Saved entries
++++++++

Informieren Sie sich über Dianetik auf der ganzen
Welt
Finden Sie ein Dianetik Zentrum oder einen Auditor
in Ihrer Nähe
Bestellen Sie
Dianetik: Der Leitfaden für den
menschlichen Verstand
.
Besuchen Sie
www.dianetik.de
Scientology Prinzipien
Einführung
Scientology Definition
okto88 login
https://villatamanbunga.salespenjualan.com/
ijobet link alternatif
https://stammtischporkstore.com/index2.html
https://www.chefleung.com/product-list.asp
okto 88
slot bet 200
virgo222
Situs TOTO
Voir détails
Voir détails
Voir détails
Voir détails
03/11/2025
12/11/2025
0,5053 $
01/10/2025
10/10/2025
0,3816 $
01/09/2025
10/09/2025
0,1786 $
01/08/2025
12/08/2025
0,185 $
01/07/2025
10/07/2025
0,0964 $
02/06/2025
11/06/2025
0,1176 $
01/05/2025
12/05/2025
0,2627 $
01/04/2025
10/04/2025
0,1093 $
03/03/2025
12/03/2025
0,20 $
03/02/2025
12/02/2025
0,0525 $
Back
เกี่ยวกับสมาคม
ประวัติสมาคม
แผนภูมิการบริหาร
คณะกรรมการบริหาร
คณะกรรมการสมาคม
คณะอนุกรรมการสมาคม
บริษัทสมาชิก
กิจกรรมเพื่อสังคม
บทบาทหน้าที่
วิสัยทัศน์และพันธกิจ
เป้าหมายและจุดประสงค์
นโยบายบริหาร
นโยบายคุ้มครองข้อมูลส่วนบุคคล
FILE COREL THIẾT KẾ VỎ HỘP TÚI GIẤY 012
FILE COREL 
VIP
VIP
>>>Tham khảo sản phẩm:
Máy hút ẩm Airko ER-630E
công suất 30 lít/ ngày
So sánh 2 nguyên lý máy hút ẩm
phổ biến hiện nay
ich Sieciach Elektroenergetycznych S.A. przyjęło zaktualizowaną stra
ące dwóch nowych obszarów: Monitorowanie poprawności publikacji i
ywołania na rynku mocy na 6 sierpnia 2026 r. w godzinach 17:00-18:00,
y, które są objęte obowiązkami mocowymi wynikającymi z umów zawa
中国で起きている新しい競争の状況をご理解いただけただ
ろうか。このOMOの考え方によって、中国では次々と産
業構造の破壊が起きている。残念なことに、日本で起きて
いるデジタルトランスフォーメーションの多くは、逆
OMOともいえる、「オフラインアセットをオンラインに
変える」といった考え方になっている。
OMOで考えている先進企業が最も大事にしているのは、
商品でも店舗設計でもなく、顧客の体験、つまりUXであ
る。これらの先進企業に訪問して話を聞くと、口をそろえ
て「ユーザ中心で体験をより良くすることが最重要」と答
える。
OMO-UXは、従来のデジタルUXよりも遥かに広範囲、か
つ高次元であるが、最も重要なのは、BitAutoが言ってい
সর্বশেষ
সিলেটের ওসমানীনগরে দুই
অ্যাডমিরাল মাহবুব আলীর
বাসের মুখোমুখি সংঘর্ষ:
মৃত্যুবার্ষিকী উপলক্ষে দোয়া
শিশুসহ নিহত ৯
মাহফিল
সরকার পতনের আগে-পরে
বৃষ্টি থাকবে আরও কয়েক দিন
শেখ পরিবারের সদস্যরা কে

++++++++

Give the part of the material from its first line through the line containing "OMO-UXは、従来のデジタルUXよりも遥かに広範囲、か" as a Markdown table with the columns Number and Record line, one row per line and no rows for blank lines.

RESULT OF THE EXERCISE:
| Number | Record line |
|---|---|
| 1 | Informieren Sie sich über Dianetik auf der ganzen |
| 2 | Welt |
| 3 | Finden Sie ein Dianetik Zentrum oder einen Auditor |
| 4 | in Ihrer Nähe |
| 5 | Bestellen Sie |
| 6 | Dianetik: Der Leitfaden für den |
| 7 | menschlichen Verstand |
| 8 | . |
| 9 | Besuchen Sie |
| 10 | www.dianetik.de |
| 11 | Scientology Prinzipien |
| 12 | Einführung |
| 13 | Scientology Definition |
| 14 | okto88 login |
| 15 | https://villatamanbunga.salespenjualan.com/ |
| 16 | ijobet link alternatif |
| 17 | https://stammtischporkstore.com/index2.html |
| 18 | https://www.chefleung.com/product-list.asp |
| 19 | okto 88 |
| 20 | slot bet 200 |
| 21 | virgo222 |
| 22 | Situs TOTO |
| 23 | Voir détails |
| 24 | Voir détails |
| 25 | Voir détails |
| 26 | Voir détails |
| 27 | 03/11/2025 |
| 28 | 12/11/2025 |
| 29 | 0,5053 $ |
| 30 | 01/10/2025 |
| 31 | 10/10/2025 |
| 32 | 0,3816 $ |
| 33 | 01/09/2025 |
| 34 | 10/09/2025 |
| 35 | 0,1786 $ |
| 36 | 01/08/2025 |
| 37 | 12/08/2025 |
| 38 | 0,185 $ |
| 39 | 01/07/2025 |
| 40 | 10/07/2025 |
| 41 | 0,0964 $ |
| 42 | 02/06/2025 |
| 43 | 11/06/2025 |
| 44 | 0,1176 $ |
| 45 | 01/05/2025 |
| 46 | 12/05/2025 |
| 47 | 0,2627 $ |
| 48 | 01/04/2025 |
| 49 | 10/04/2025 |
| 50 | 0,1093 $ |
| 51 | 03/03/2025 |
| 52 | 12/03/2025 |
| 53 | 0,20 $ |
| 54 | 03/02/2025 |
| 55 | 12/02/2025 |
| 56 | 0,0525 $ |
| 57 | Back |
| 58 | เกี่ยวกับสมาคม |
| 59 | ประวัติสมาคม |
| 60 | แผนภูมิการบริหาร |
| 61 | คณะกรรมการบริหาร |
| 62 | คณะกรรมการสมาคม |
| 63 | คณะอนุกรรมการสมาคม |
| 64 | บริษัทสมาชิก |
| 65 | กิจกรรมเพื่อสังคม |
| 66 | บทบาทหน้าที่ |
| 67 | วิสัยทัศน์และพันธกิจ |
| 68 | เป้าหมายและจุดประสงค์ |
| 69 | นโยบายบริหาร |
| 70 | นโยบายคุ้มครองข้อมูลส่วนบุคคล |
| 71 | FILE COREL THIẾT KẾ VỎ HỘP TÚI GIẤY 012 |
| 72 | FILE COREL  |
| 73 | VIP |
| 74 | VIP |
| 75 | >>>Tham khảo sản phẩm: |
| 76 | Máy hút ẩm Airko ER-630E |
| 77 | công suất 30 lít/ ngày |
| 78 | So sánh 2 nguyên lý máy hút ẩm |
| 79 | phổ biến hiện nay |
| 80 | ich Sieciach Elektroenergetycznych S.A. przyjęło zaktualizowaną stra |
| 81 | ące dwóch nowych obszarów: Monitorowanie poprawności publikacji i |
| 82 | ywołania na rynku mocy na 6 sierpnia 2026 r. w godzinach 17:00-18:00, |
| 83 | y, które są objęte obowiązkami mocowymi wynikającymi z umów zawa |
| 84 | 中国で起きている新しい競争の状況をご理解いただけただ |
| 85 | ろうか。このOMOの考え方によって、中国では次々と産 |
| 86 | 業構造の破壊が起きている。残念なことに、日本で起きて |
| 87 | いるデジタルトランスフォーメーションの多くは、逆 |
| 88 | OMOともいえる、「オフラインアセットをオンラインに |
| 89 | 変える」といった考え方になっている。 |
| 90 | OMOで考えている先進企業が最も大事にしているのは、 |
| 91 | 商品でも店舗設計でもなく、顧客の体験、つまりUXであ |
| 92 | る。これらの先進企業に訪問して話を聞くと、口をそろえ |
| 93 | て「ユーザ中心で体験をより良くすることが最重要」と答 |
| 94 | える。 |
| 95 | OMO-UXは、従来のデジタルUXよりも遥かに広範囲、か |